WORK TO BE COMPLETED: Can you continue the account of the Cach v. Askew hearsay case, picking up right after its final sentence?

PROVIDED TEXT:
-- Opening Marker --
Cach v. Askew had to do with business records and hearsay. Cach had presented 2 bills of sale as evidence of their ownership of Askew's account. One was from Washington Mutual to Worldwide Asset Purchasing and the other was from Worldwide Asset to Cach. Neither bill of sale referenced Askew's name or account number.

Cach had a witness, Diana Eakins. She was the records custodian for Square Two Financial which owns Cach. Hearsay can be admitted as evidence if a custodian or other qualified witness can testify that the records are what they appear to be, the mode of preparation, and that they were prepared in the regular course of that business.

Askew objected to Cach's documents, especially the bill of sale from WAMU to Worldwide (Exhibit 7). He claimed Exhibit 7 was inadmissible hearsay because Eakins was not a qualified witness who could testify as to the preparation of the document or that it was prepared in the normal course of business. He said the lower court erred in allowing the bill of sale from WAMU to Worldwide to be admitted because Eakins had never worked for WAMU. She had no way of knowing how WAMU prepared documents and could not testify that a WAMU document was made in the regular course of business.

Eakins stated that she had training with most of the major banks with whom Cach had business. (What she meant by "training" is not explained). However, she had never had any training with Providian, the bank with whom the card originated, or with WAMU.

When Eakins was asked how the WAMU document was prepared, she answered by saying "in the normal and ordinary course of business". In other words, she had no idea.

The court stated: "To be a "qualified witness" who can lay the foundation for a business record pursuant to § 490.680, Eakins must have "sufficient knowledge of the business operation and methods of keeping records of the business to give the records probity."
-- Closing Marker --
ENTRIES PROVIDED:
-- Opening Marker --
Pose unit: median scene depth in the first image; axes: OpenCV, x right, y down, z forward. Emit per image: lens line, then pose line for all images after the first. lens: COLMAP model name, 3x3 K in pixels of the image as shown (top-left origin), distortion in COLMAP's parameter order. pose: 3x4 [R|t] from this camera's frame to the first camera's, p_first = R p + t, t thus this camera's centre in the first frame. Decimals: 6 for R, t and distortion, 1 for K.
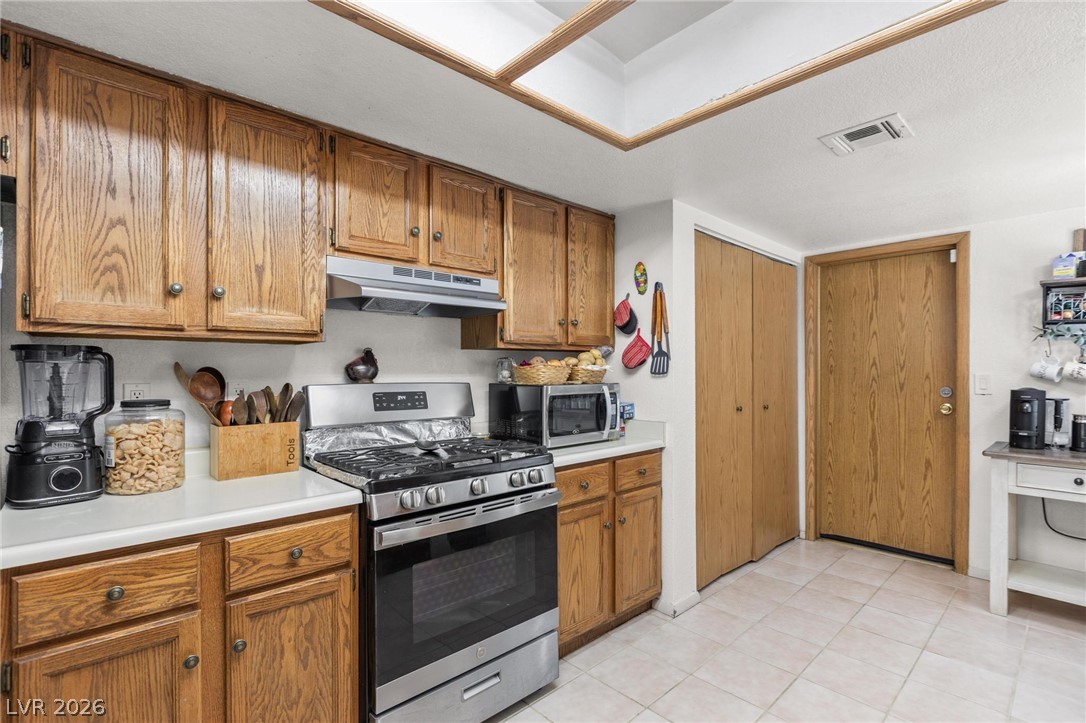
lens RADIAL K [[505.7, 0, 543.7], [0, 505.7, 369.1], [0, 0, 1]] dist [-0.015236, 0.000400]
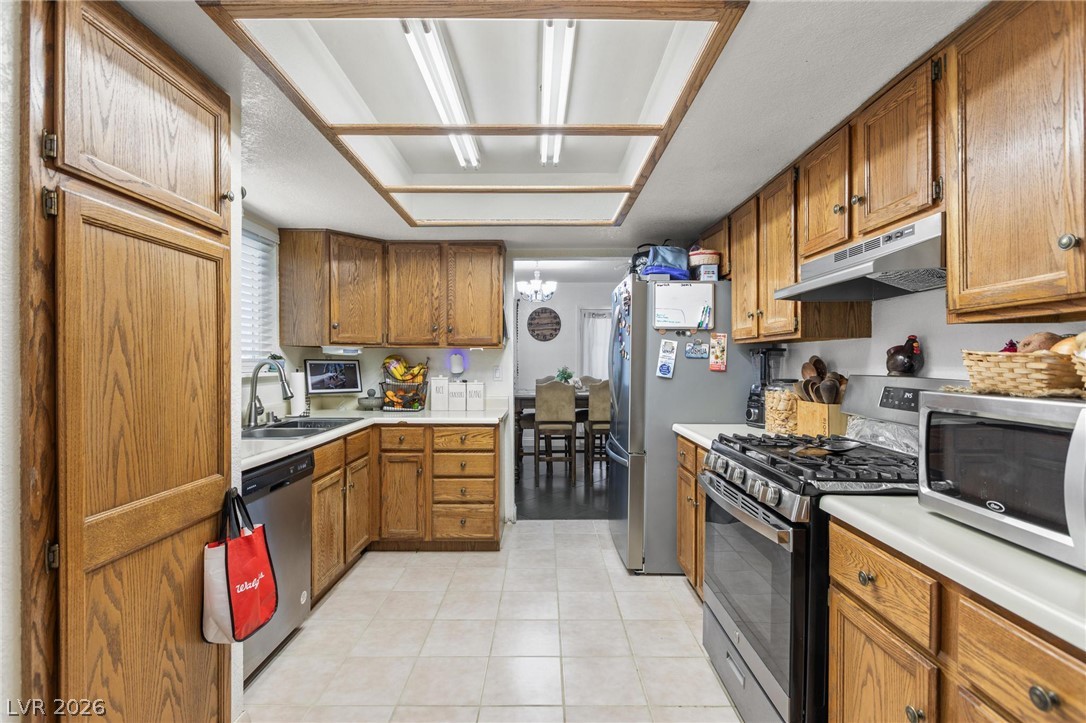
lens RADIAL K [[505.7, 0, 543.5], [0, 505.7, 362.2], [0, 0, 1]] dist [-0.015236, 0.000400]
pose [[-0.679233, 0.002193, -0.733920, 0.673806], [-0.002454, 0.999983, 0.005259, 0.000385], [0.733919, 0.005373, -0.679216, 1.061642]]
-- Closing Marker --
-- Opening Marker --
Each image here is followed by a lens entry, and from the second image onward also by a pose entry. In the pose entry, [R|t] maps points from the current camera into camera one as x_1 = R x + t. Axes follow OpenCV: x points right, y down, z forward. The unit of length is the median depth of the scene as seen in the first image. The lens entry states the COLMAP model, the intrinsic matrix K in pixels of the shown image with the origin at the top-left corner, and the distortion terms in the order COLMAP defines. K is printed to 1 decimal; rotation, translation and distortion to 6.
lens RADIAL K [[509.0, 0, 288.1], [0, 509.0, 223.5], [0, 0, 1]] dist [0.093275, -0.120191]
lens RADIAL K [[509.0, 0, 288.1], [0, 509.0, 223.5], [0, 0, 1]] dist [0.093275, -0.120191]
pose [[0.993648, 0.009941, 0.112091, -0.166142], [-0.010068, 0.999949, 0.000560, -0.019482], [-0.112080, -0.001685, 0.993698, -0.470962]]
-- Closing Marker --
ANSWER SPACE:
"Eakins' testimony was insufficient to meet this burden. As in C & W Asset, Eakins lacked sufficient knowledge of when or how Exhibit 7 was prepared."

In other words, she had to know something about WAMU's business operations in order to be able to offer testimony about a WAMU record (the bill of sale). Since she had no knowledge of how the exhibit was prepared, she couldn't offer testimony as to the validity, accuracy, or anything else regarding the bill of sale.

The court then ruled that the lower court erred in allowing the admission of the bill of sale into evidence.

Without a bill of sale from WAMU to Worldwide, the chain of custody was broken. Since there was no longer an admissible bill of sale from WAMU to Worldwide, there was no proof Worldwide bought the account from WAMU. As a result, the bill of sale from Worldwide to Cach was worthless. Cach couldn't prove they owned Askew's account. Therefore, they had no standing to sue.

This argument works for any document a JDB offers that was not created by them. If the JDB tries to submit cc statements into evidence, this argument applies. The JDB's records custodian doesn't work for the bank, so he/she has no knowledge of the bank's business operations and can't testify as to the mode of preparation of the cc statements. If the cc statements are inadmissible, the JDB can't prove the amount claimed in the Complaint.